*Study text*:
☆ ☆ ☆ ☆ ☆

While listening to this display of unmitigated ferocity, I could scarcely believe the testimony of my own ears.—Tr.

[*]The menace is extended to all the relatives and friends of the informer. It appeared on the trial of the murderers of the Maras, that vengeance was extended not only to the brother of a witness, but even to that brother’s apprentice.—Tr.

[*]The 50 George III. ch. cii. sect. 55, having recited that “whereas it has happened that persons who have given information against persons accused of crimes in Ireland have been murdered before the trial of persons accused, in order to prevent their giving evidence, and to effect the acquittal of the accused,” proceeds to enact, that “if any person who shall give information on oath against any person for any offence against the laws shall, before the trial of such person, be murdered, or violently put to death, or so maimed or forcibly carried away and secreted, as not to be able to give evidence on the trial of such person, the information so taken on oath shall be admitted in all courts of justice in Ireland as evidence on the trial of such person.” This provision was extended to grand juries by 56 George III. ch. lxxxvii. sect. 3. The former act likewise contains a clause enabling grand juries in Ireland to present such a sum as they shall think just and reasonable to be paid to the personal representative of any witness who shall be murdered before trial, or to himself if maimed. Sect. 6. Lewis’s Irish Disturbances, p. 269.—Tr.

[*]It could not be obtained otherwise, but the hope of blood-money has sometimes led to the accusation of innocent persons.—Tr.

☆ ☆ ☆ ☆ ☆

*Records*:
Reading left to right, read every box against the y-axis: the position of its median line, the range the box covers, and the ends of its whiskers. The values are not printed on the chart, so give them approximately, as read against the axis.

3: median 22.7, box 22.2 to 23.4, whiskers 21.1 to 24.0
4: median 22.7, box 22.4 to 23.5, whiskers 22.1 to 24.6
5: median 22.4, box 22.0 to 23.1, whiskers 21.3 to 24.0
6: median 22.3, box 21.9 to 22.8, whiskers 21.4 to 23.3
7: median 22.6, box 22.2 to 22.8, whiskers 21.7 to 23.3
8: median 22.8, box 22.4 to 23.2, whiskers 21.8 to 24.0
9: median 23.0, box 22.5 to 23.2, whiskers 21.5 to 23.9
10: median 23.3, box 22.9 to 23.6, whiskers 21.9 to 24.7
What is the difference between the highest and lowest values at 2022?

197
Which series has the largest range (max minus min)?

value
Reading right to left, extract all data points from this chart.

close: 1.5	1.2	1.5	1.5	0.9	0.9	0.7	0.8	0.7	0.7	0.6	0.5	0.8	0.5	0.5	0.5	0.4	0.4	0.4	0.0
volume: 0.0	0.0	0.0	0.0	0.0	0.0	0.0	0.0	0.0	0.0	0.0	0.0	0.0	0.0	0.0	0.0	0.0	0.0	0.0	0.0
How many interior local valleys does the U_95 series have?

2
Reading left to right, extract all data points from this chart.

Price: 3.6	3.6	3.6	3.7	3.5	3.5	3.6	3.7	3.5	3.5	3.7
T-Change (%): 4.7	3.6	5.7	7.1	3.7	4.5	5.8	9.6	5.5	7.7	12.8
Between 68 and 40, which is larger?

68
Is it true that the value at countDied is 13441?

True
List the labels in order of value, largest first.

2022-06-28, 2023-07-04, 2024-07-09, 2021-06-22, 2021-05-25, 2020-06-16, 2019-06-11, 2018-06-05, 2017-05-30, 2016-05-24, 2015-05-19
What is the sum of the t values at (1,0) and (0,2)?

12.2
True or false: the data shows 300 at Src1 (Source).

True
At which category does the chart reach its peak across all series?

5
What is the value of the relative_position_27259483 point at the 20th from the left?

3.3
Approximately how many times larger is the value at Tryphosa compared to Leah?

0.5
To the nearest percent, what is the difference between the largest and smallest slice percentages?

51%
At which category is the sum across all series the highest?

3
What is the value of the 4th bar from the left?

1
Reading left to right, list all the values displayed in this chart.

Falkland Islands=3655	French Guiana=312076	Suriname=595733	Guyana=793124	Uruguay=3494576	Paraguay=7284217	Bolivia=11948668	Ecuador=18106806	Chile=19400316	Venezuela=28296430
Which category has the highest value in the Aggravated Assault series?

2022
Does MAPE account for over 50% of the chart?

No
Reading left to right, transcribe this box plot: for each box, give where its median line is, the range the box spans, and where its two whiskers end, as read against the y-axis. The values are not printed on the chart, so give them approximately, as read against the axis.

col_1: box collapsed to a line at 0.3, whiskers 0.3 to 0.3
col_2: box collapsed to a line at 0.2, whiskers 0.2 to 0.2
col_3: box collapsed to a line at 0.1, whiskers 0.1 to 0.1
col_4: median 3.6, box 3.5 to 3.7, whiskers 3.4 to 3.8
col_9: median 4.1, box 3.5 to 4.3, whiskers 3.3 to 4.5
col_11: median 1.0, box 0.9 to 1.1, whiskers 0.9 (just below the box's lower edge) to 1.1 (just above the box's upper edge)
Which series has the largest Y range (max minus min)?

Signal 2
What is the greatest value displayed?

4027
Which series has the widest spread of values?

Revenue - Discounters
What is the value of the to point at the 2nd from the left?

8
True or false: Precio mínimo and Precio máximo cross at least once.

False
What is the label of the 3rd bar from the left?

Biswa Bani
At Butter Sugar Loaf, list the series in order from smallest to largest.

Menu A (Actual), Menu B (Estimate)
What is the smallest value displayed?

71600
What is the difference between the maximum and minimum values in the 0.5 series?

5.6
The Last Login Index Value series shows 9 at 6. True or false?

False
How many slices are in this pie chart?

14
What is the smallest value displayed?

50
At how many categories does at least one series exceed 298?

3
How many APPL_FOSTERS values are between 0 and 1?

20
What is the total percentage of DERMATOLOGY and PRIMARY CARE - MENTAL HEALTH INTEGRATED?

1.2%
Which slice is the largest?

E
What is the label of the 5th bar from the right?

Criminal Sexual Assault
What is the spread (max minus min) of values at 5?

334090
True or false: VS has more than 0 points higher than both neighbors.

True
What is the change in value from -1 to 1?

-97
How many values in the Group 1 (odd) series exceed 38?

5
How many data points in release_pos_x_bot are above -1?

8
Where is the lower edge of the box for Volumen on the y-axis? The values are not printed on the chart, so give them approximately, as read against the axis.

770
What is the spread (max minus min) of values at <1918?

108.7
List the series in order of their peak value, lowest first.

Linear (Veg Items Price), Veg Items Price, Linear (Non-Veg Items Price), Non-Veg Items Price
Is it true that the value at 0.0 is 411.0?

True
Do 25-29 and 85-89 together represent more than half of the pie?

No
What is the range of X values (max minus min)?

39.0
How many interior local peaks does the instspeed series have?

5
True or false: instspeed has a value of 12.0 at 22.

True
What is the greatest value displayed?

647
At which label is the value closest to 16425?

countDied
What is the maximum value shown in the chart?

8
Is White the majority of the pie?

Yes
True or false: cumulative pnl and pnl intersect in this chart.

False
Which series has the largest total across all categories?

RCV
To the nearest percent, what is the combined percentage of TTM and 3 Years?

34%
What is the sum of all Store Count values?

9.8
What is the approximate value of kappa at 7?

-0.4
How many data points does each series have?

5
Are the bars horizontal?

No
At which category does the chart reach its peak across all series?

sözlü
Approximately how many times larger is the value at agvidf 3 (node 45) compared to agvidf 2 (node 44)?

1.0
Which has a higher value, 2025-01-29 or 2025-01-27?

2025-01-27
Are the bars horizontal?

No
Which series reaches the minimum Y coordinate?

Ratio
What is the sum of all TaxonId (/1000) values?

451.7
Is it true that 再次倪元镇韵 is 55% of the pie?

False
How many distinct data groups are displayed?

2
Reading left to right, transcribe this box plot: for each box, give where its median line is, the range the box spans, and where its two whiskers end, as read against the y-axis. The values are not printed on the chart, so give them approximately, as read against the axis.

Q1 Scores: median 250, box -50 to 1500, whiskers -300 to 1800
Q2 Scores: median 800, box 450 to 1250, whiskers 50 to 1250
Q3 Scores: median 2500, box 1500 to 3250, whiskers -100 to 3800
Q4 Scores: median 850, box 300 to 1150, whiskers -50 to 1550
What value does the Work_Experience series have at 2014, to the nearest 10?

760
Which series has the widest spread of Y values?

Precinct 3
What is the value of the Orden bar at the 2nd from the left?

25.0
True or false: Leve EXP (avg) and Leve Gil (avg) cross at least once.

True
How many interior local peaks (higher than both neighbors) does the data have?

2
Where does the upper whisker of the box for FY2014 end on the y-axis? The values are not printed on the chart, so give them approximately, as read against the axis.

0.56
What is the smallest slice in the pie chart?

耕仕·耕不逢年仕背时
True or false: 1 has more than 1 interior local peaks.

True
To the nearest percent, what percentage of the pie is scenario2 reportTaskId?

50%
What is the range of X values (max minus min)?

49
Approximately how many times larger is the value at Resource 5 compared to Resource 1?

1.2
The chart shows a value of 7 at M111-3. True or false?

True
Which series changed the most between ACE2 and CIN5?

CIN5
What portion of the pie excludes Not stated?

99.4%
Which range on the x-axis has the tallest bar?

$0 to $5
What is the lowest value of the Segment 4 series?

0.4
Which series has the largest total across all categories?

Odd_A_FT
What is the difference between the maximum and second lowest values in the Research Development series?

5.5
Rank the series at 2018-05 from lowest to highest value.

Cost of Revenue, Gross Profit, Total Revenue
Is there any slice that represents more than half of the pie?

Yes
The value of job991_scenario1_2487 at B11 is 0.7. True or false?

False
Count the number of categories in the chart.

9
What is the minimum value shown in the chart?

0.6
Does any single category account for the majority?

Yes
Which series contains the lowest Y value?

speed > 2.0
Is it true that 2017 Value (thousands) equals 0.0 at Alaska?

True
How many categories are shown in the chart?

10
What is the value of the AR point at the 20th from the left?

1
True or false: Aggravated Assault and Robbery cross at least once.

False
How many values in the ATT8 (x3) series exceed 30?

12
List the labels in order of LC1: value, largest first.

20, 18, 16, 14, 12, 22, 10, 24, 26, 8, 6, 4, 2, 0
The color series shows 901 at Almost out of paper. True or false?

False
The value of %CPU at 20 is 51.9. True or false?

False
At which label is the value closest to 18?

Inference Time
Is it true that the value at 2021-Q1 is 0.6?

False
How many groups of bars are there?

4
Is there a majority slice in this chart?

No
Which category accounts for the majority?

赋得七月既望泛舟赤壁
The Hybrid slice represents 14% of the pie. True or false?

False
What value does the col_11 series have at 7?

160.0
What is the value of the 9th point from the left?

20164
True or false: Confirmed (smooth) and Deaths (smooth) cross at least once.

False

☆ ☆ ☆ ☆ ☆

*Work task*: In the translator's notes, why did the act cited as 50 George III. ch. cii. sect. 55 make sworn information admissible as evidence when the informer could not appear at trial? Answer in one to three sentences.

*Written reply*: The act states that people who had given information against those accused of crimes in Ireland had been murdered before the trial. This was done to keep them from giving evidence and to secure the acquittal of the accused.